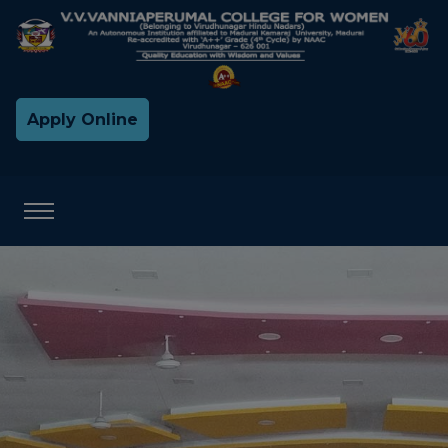
Apply Online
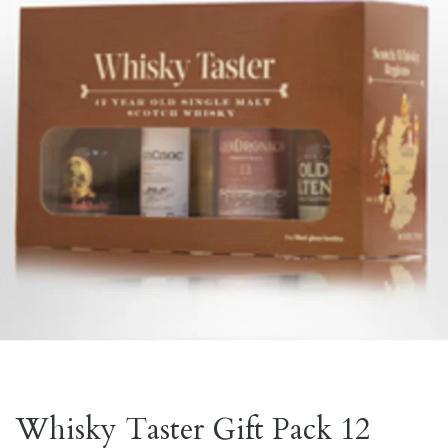
Whisky Taster Gift Pack 12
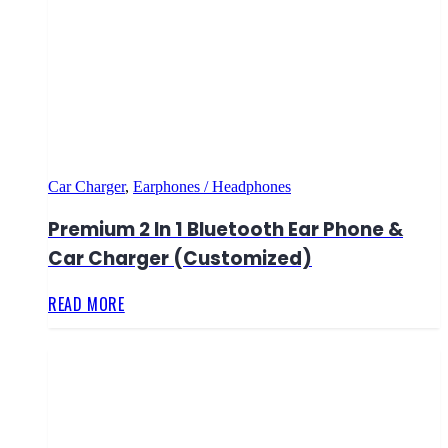
Car Charger
,
Earphones / Headphones
Premium 2 In 1 Bluetooth Ear Phone &
Car Charger (Customized)
READ MORE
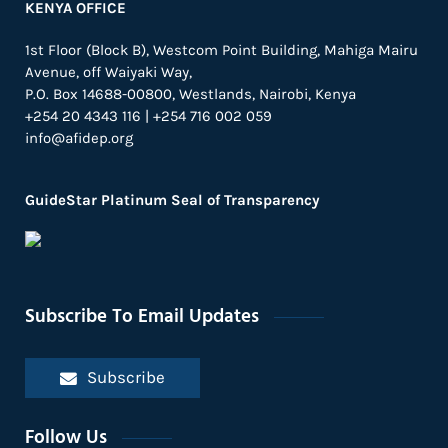
KENYA OFFICE
1st Floor (Block B), Westcom Point Building, Mahiga Mairu
Avenue, off Waiyaki Way,
P.O. Box 14688-00800, Westlands, Nairobi, Kenya
+254 20 4343 116 | +254 716 002 059
info@afidep.org
GuideStar Platinum Seal of Transparency
Subscribe To Email Updates
Subscribe
Follow Us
----------------------------------------
▶ _Work instruction_
Copy out the text of every row above word for word, keeping the line breaks, and leave out the pictures.

▶ _Written response_
Apply Online
Whisky Taster Gift Pack 12
Car Charger
,
Earphones / Headphones
Premium 2 In 1 Bluetooth Ear Phone &
Car Charger (Customized)
READ MORE
KENYA OFFICE
1st Floor (Block B), Westcom Point Building, Mahiga Mairu
Avenue, off Waiyaki Way,
P.O. Box 14688-00800, Westlands, Nairobi, Kenya
+254 20 4343 116 | +254 716 002 059
info@afidep.org
GuideStar Platinum Seal of Transparency
Subscribe To Email Updates
Subscribe
Follow Us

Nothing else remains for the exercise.